On any weekday morning 50 years ago, men and women in cities and towns across Maine and the nation could be seen filing through factory gates or up the steps to a mill or plant. Manufacturing was king. Americans made things the rest of the world wanted. And blue collar workers and their paychecks were the foundation of American prosperity.
The popular perception is that this era is over, and more is the pity. Such a pronouncement misses the more complex story.
A statistical milestone noted in the news last week was an emblem that many seized upon to further lament the demise of our manufacturing glory days. For the first time, health care jobs exceeded manufacturing jobs. The trend lines are clear and unrelenting.
So instead of making things and selling them on the world market, more Americans will earn their living caring for our sick and elderly. And that care is paid for by our tax and insurance premium dollars. That can’t be good, right?
Laurie Lachance, former Maine state economist and current CEO of the Maine Development Foundation, says the state’s numbers mirror the national trend. In 1990, 17 percent of Maine jobs were in the manufacturing sector, while between 7 percent and 8 percent were in health care. Today, less than 9 percent are in manufacturing and about 16 percent are in health care.
“There has been an exact flip-flop,” she said.
But declaring this development good or bad is not the right call, she believes.
Manufacturing employment is declining because of innovations in technology. In fact, manufacturing productivity — the amount of things made — is up. This is good news in the long term, Ms. Lachance says. Manufacturers have invested in technology and equipment so fewer people are needed.
“That is better overall,” she says, and is preferable to using public funds to prop up a mill whose owner failed to keep pace with those investments.

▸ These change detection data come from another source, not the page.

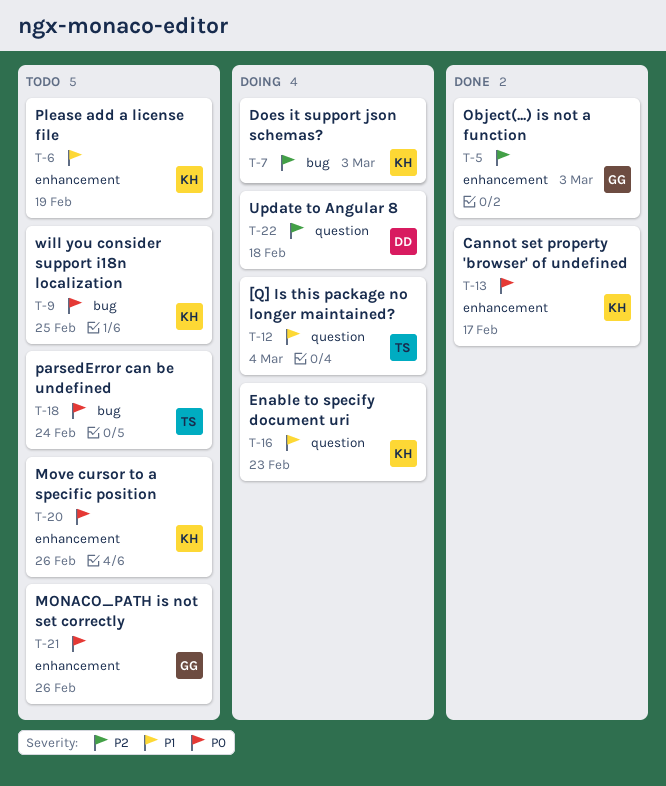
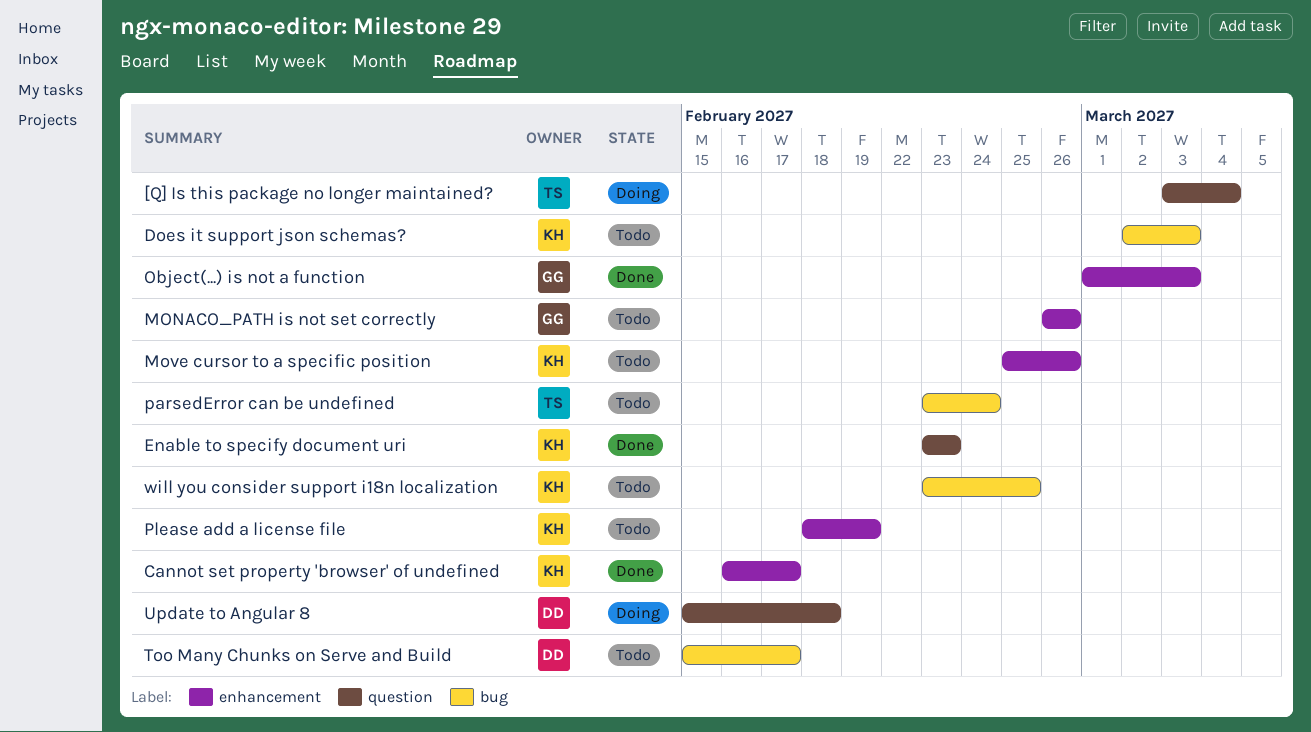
Does it support json schemas?, status: Doing -> Todo
Enable to specify document uri, status: Doing -> Done
Too Many Chunks on Serve and Build: none -> present

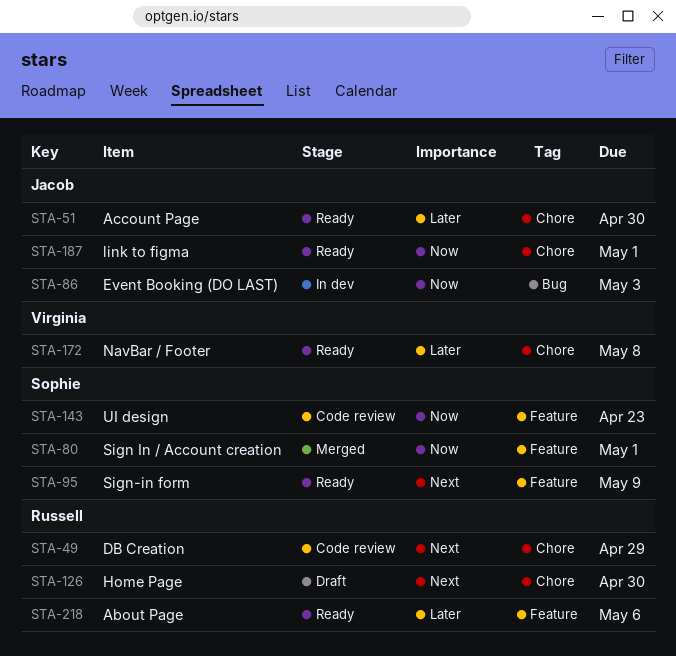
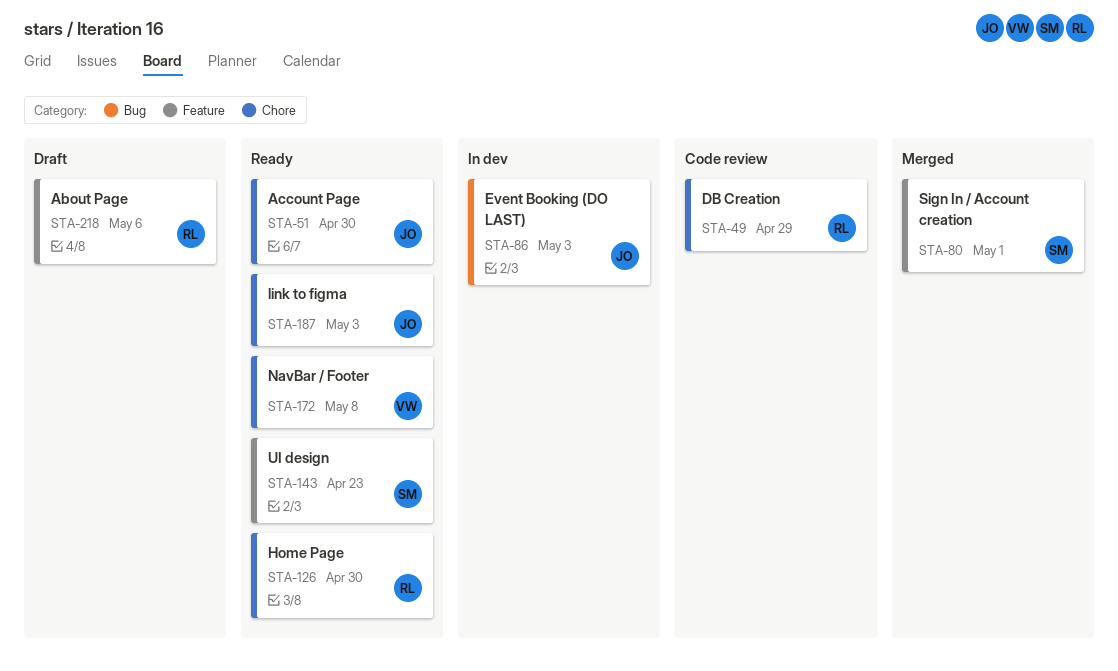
STA-95: present -> none
STA-126, status: Draft -> Ready
STA-143, status: Code review -> Ready
STA-187, due: May 1 -> May 3
STA-218, status: Ready -> Draft

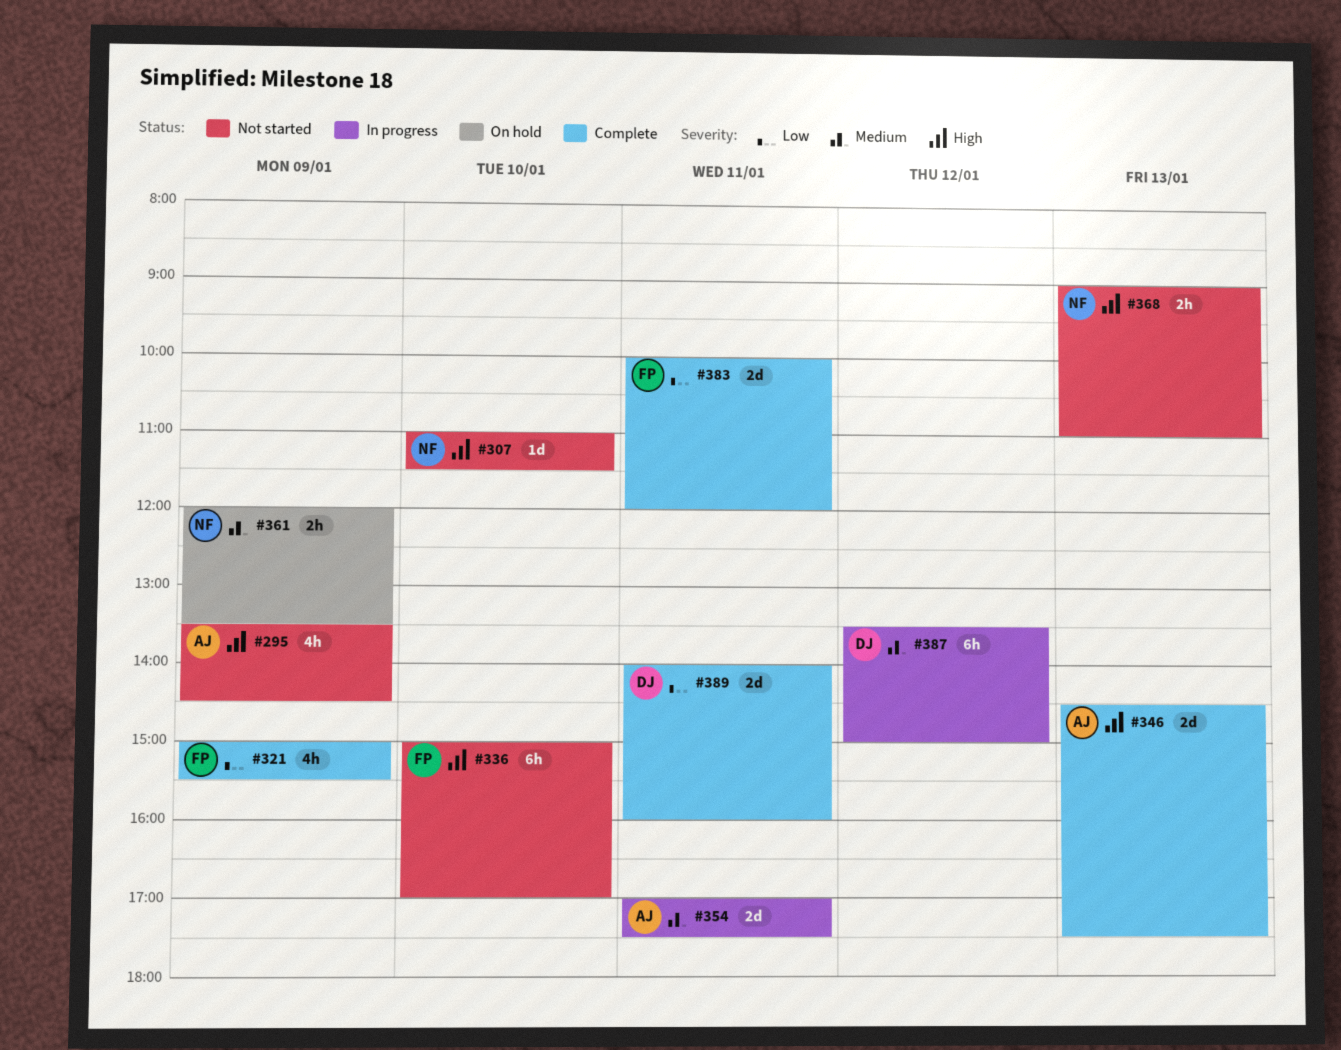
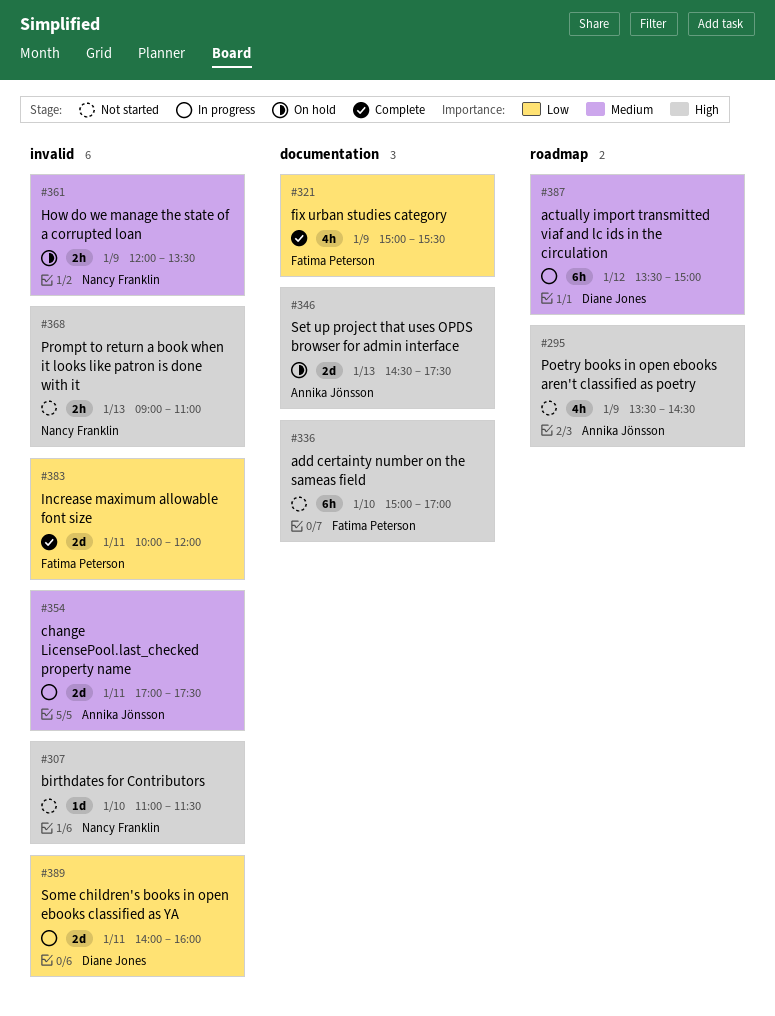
#346, status: Complete -> On hold
#389, status: Complete -> In progress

Manufacturing jobs make up 8.6 percent of total employment in Maine, but Ms. Lachance says the sector’s effect on the gross domestic product is closer to 13 percent. That comes in higher-than-average wages, commensurate with the higher-level skills needed, and profits.
A return to the good old days, when a large chunk of the labor force worked at low-skill, lower wage jobs, “is not a formula for prosperity,” she said.
Health care and manufacturing may have little to do with each other, and the contrary trend lines should not be interpreted as cause and effect. As Maine endured the recession, growth in health care jobs has been “an amazing godsend,” Ms. Lachance says. But ultimately, a greater reliance on health care jobs is unsustainable, because those jobs are paid through taxes and insurance premiums.
And Maine has a high reliance on health care jobs. “We are far above the U.S. average,” she said, and yes, there is a tipping point at which those jobs represent a drain. Health care does not introduce new dollars into the state, with the exception of medical research, such as that of Jackson Lab, and construction of new facilities.
Workers squeezed out of manufacturing jobs may not easily transition into health care jobs. And last year, the first baby boomers turned 65. More than 70 million are behind them in line for care. These represent serious challenges.
The industrial revolution is over. Or, at least the version that was characterized by hundreds of workers at factories, plants and mills. Knowing what will replace it is critical for state and national economies to prosper in the new paradigm. We must, quite literally, invent our economic future.